Alors, face à ces constats, pourquoi ne pas s’appuyer sur ces établissements médico-sociaux ? Ils ont un triple avantage :

  • ils sont répartis sur tout le territoire métropolitain, offrant un maillage territorial appréciable.
  • Ils ont, pour beaucoup, un historique d’hôpital local, délaissé au profit d’une massification du système de santé.
  • Ils possèdent aussi une véritable expérience dans l’accompagnement de personnes.

Il est temps de redynamiser ces potentielles entrées dans le système de santé. Les EHPAD pourraient devenir des petits centres locaux de santé offrant un service médical de proximité à une population rurale vieillissante. Cette proposition permettrait ainsi de rendre ces territoires plus attractifs aux yeux de ces jeunes professionnels. Ainsi, de jeunes médecins pourraient opter pour du salariat, souhait de plus en plus exprimé pour mieux concilier vie personnelle et vie professionnelle. Avec un plateau technique élargi à un chirurgien-dentiste, des IDE, et d’autres professionnels de la santé, il est possible d’imaginer un service de premier recours, en journée, pour la population locale tout en augmentant la qualité de soins pour les résidents de l’EHPAD.

A ce premier dispositif pourrait s’ajouter un second : offrir des consultations spécialisées aux personnes âgées du territoire. Avec un EHPAD renforcé de gériatres sous le statut de praticien hospitalier, ces derniers seraient à la fois au service des résidents de leur lieu de vie pour mieux les accompagner au quotidien et des personnes âgées du territoire afin de leur éviter de rejoindre un centre hospitalier, bien souvent éloigné de leur domicile.

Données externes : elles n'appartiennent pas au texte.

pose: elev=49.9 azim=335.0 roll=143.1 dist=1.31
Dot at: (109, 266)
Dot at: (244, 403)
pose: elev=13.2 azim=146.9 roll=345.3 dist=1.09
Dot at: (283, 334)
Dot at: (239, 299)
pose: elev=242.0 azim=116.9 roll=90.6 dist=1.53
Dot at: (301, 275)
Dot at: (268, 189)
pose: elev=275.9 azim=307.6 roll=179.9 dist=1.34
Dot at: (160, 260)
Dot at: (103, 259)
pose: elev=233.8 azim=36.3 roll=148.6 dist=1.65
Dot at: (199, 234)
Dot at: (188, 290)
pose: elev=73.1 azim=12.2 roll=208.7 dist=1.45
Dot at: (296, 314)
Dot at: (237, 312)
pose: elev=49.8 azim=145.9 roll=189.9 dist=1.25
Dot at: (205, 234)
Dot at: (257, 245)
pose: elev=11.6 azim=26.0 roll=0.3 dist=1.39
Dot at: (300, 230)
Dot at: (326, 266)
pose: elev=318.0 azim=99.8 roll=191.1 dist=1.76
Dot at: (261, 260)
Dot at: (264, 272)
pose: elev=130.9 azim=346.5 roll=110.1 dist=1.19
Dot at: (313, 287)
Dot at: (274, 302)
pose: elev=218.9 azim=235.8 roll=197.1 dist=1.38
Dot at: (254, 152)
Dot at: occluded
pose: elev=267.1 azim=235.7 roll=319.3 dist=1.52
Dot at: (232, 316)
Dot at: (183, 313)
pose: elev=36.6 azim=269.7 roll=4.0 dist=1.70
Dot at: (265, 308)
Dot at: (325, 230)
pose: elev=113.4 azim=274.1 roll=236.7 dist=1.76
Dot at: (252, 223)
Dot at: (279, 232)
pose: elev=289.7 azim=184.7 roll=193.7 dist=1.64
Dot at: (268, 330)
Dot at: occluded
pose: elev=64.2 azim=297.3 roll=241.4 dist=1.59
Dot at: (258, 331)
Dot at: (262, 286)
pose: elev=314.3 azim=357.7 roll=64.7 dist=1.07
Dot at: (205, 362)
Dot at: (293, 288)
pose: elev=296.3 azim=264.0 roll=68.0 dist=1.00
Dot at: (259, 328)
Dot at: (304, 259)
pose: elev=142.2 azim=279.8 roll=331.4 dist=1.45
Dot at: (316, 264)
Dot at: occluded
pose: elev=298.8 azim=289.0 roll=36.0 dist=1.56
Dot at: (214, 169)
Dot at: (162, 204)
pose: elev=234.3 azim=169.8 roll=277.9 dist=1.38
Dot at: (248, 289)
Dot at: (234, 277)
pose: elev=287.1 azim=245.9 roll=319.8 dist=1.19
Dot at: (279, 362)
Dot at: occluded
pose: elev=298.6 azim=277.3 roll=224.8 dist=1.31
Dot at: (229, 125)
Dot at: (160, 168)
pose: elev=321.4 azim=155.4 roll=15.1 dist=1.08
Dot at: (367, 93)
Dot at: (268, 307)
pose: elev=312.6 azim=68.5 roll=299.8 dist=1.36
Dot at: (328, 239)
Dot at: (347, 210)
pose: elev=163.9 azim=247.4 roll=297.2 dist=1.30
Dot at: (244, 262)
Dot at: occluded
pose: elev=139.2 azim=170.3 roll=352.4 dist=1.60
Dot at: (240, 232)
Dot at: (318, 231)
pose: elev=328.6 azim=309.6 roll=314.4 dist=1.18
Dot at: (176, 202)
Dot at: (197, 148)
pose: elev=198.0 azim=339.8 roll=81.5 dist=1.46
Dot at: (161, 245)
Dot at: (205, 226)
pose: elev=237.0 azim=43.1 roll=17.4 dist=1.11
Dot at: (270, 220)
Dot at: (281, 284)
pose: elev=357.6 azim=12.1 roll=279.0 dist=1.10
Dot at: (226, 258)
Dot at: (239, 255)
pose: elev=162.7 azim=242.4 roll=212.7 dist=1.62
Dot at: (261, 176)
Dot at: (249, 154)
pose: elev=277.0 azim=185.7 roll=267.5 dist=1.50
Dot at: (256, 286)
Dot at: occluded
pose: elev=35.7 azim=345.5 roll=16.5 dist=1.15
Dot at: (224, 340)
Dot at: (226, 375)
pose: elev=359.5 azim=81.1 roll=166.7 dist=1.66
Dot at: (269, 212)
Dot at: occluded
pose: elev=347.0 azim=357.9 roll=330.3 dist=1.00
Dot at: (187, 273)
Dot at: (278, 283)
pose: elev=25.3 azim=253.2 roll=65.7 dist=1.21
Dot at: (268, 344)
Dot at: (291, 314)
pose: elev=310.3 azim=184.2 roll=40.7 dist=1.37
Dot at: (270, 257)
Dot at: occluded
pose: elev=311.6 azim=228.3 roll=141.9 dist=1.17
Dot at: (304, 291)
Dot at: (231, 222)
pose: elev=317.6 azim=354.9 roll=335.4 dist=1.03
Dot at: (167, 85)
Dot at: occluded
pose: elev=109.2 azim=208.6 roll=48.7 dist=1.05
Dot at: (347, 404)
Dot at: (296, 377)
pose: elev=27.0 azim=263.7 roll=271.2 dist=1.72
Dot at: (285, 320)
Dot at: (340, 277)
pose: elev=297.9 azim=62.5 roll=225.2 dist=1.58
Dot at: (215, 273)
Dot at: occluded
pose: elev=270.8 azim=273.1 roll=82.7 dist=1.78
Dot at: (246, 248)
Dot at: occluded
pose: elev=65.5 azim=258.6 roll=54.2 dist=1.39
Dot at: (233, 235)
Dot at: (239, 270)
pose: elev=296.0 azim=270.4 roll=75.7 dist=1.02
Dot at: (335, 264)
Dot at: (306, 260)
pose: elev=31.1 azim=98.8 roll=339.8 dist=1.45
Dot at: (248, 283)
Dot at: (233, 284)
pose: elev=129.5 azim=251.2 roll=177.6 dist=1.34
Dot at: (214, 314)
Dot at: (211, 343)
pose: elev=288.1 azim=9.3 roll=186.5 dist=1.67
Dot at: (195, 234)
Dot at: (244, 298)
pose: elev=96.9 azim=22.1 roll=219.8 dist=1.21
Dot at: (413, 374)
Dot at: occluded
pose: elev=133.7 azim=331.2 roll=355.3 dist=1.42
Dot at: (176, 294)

5. Créer une offre de recherche dans des EHPAD universitaires

 Si la Silver économie participe de plus en plus au développement de l’innovation en EHPAD, la recherche fondamentale et appliquée est trop peu présente. En lien avec les centres hospitaliers universitaires, les EHPAD publics autonomes ou non, devraient avoir la possibilité de bénéficier de projets de recherche pour améliorer l’offre de service et l’accompagnement des personnes âgées en établissement et au domicile. Les liens entre les laboratoires de recherche et les EHPAD doivent donc être renforcés.

Les EHPAD sont des terrains de stage pour les métiers du soin : aides-soignants, infirmiers, psychomotriciens, ergothérapeutes… Mais les étudiants en médecine n’y passent qu’à l’occasion d’un stage dans un cabinet libéral y intervenant comme médecin traitant. Il serait pourtant pertinent que les externes et les internes en gériatrie et médecine générale aient davantage l’occasion de découvrir le secteur de l’EHPAD. Les médecins coordonnateurs avec un temps de médecin prescripteur pourraient être habilités maître de stage pour accueillir ces étudiants. L’attractivité pourrait alors être renforcée, en déconstruisant les idées reçues de l’exercice en EHPAD.

Ces missions d’enseignement et de recherche doivent s’inscrire dans les missions d’un service publique de l’autonomie.

 

La crise épidémique que nous venons de traverser, a mis en exergue les faiblesses du système de santé. Les travaux entamés dans le cadre du Ségur de la santé et les différentes annonces faites par le gouvernement ont permis une amorce d’amélioration. Ces propositions inscriront les EHPAD publics dans des missions d’intérêt général, au service de toute la population de territoires aujourd’hui trop souvent éloignée du système de santé. Ces EHPAD pleinement entrés dans le XXIème siècle seront les unités de base du service public de l’autonomie.